My cellphone camera is possessed so none of these colors came out right. Every year, my son comes with me to the yarn shop and picks out colors for a sweater. The top color is actually this deep, lustrous navyblue, the mid stripe is sort of robin-eggy blue, and the bottom is this bold true blue. I find that knits really look great against a wood floor!

I just found out that the ABC Primetime show on lost kids will be airing in December. I have no idea if my segment will be on, but the nasty letters on have gotten me down. (I've been accused of being gullible and stupid for stopping for a crying child. This written by people who didn't stop because they obviously knew it was a TV set up. Oh. I see. Excuse me?)

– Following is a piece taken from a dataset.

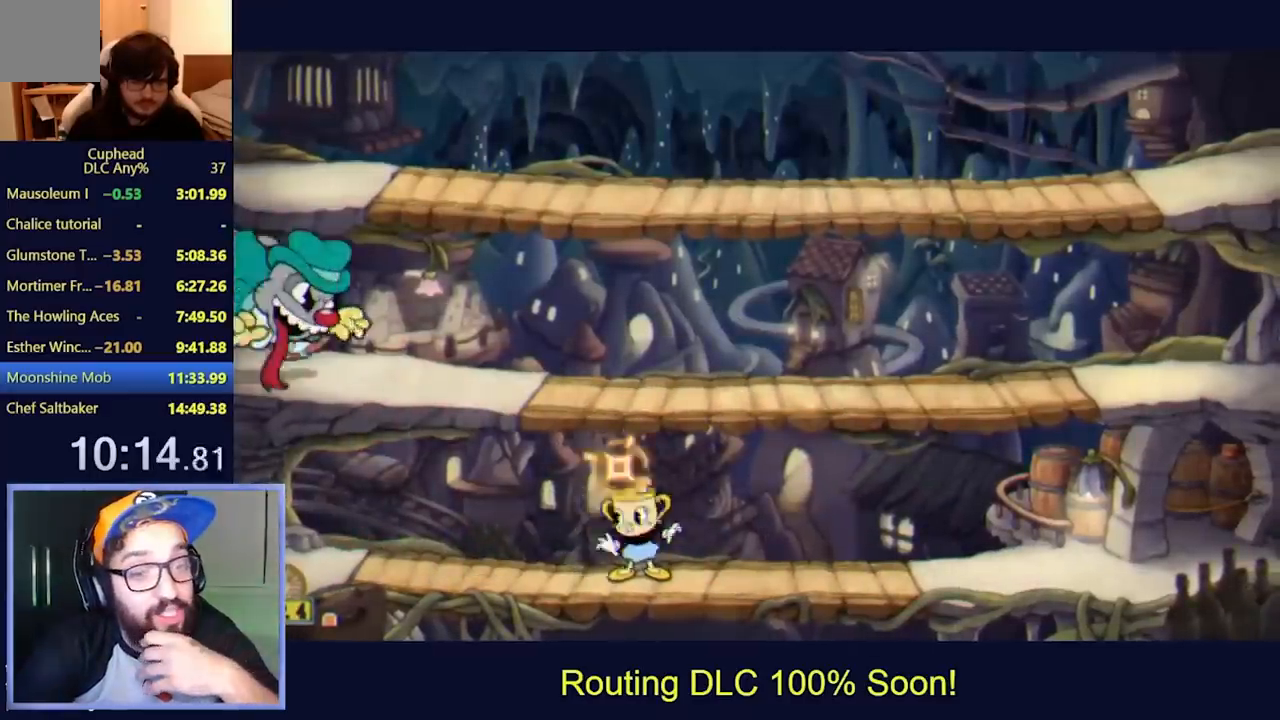
{"buttons": ["L2", "DPAD_UP"], "left_stick": "center", "events": [[267, "X", "down"], [333, "X", "up"], [433, "DPAD_LEFT", "up"]]}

Meanwhile, it is a waiting game. When will I hear about my new novel? Will my scripts sell? (Oh please, please, please--if there are any producers or directors out there, I will bake you a peach pie, I will knit you mittens, I will grovel!) I work a little on my new novel, I try to concentrate.

Sigh, the life of a writer...but it still is a great one, and after a stint in the corporate world writing about videos (a nightmare of a job! I got bad critiques because my desk was too messy and because they said they "knew I was thinking about my novel and not about videos and therefore all mistakes would be blamed on me!") I vowed never again.

Truly, to wake up every morning without that clutch of panic is just bliss. Pure bliss.